Non tutte le coppie sono mediabili.
Ci sono casi, infatti, in cui la Mediazione familiare non è opportuna:
- quando nella storia della coppia si sono verificati episodi di sfruttamento sessuale, di violenza agita sul coniuge o sui figli, nonché condotte di tossicodipendenza o alcolismo;
- quando le parti agiscono per ottenere un risarcimento o per mortificare il partner, credendo in questo modo di farsi “giustizia”;
- quando vi è una malattia psichiatrica riconosciuta.
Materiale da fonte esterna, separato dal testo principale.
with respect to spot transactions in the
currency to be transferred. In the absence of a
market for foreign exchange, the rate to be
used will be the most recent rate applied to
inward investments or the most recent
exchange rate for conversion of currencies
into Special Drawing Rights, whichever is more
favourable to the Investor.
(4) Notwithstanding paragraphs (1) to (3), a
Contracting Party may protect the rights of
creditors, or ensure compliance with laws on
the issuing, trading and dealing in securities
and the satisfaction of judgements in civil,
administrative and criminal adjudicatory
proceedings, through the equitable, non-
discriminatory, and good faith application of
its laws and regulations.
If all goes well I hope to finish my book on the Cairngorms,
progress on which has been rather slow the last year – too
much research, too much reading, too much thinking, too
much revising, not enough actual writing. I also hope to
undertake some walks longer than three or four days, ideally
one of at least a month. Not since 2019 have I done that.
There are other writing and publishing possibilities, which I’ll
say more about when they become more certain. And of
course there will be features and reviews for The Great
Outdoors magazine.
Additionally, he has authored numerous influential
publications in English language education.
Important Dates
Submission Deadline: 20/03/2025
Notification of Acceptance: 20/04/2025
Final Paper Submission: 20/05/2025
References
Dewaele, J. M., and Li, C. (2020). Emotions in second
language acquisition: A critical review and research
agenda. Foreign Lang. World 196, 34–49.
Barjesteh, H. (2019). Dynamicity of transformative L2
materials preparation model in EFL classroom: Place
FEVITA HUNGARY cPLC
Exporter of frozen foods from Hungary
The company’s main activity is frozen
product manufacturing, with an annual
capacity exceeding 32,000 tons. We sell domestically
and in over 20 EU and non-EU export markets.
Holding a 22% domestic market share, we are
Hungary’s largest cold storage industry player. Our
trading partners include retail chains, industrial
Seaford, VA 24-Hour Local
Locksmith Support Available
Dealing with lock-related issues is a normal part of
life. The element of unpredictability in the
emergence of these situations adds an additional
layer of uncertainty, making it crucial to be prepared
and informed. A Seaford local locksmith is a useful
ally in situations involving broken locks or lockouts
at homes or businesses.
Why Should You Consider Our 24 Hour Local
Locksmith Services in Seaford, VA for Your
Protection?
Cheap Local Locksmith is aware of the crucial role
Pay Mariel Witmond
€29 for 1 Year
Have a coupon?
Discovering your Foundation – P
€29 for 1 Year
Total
Vi sono, ancora, casi in cui la Mediazione familiare ha scarsa possibilità di riuscita:
- quando c’è assoluta mancanza di comunicazione tra i componenti della coppia: le parti non manifestano alcuna volontà di dialogare, né di litigare; quando ricercare possibili accordi diventa impossibile, pensare al bene dei figli risulta uno sforzo insopportabile, perché ognuno dei due considererà l’altro come se non esistesse;
- quando ci si trova di fronte a casi nei quali vi è un legame disperante (per intenderci, quelle coppie che non riescono a separarsi perché continuano a sperare in un cambiamento dell’altro) o quando nella coppia uno dei due genitori è completamente escluso dalle decisioni riguardanti la crescita dei figli.
Con queste coppie la Mediazione è ad alto rischio di fallimento, con possibile alimentazione del senso d’impotenza e dell’idea di inevitabilità del conflitto. La difficoltà di procedere nel percorso di Mediazione non è, tuttavia, per sempre: a volte il tempo permette al singolo o alla coppia di elaborare il conflitto e di accedere alla Mediazione familiare in un clima di rispetto reciproco, nell’obiettivo di donare a sè maggiore serenità e ai propri figli una genitorialità condivisa.